NOAA-EMC / graphcast

GraphCastGFS
https://graphcastgfs.readthedocs.io/en/latest/index.html
Apache License 2.0
17 stars 6 forks source link

Update `gdas_utility.py` to use pygrib package for extracting variables instead of wgrib2 #18

Closed SadeghTabas-NOAA closed 5 months ago

SadeghTabas-NOAA commented 5 months ago

Currently, we use gdas_utilty.py to produce input states for the GraphCast model from GDAS. The utility uses the wgrib2 library to extract variables in different levels from grib2 files generated by GDAS. However, it is recommended to use pygrib instead as it would need less computation for extracting and merging the data.
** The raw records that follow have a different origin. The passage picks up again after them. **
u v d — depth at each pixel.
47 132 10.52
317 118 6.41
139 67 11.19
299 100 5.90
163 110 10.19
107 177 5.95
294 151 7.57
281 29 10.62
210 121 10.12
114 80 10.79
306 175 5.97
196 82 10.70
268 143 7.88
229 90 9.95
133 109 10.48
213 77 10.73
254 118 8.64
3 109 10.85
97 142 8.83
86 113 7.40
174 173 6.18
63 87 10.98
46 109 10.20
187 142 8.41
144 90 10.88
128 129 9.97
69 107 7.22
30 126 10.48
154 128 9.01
A very similar implementation of this is provided in the following link as an example. The results of the updated version of gdas_utility.py need to be verified with the current version to prevent discrepancies.

Sample: https://github.com/NOAA-EMC/ML4BC/blob/main/gen_training_0.25d.py gdas_utility.py that needs to be updated: https://github.com/NOAA-EMC/graphcast/blob/main/NCEP/gdas_utility.py

SadeghTabas-NOAA commented 5 months ago

@LinlinCui-NOAA Please also check which option is faster pygrib or wgrib2. If wgrib2 is faster, you may update the script to have both of them and the user decides about the one he/she wants to use (there might be some machines that we don't have wgrib2 library already installed on). In case pygrib is faster, just replace wgrib2 with pygrib.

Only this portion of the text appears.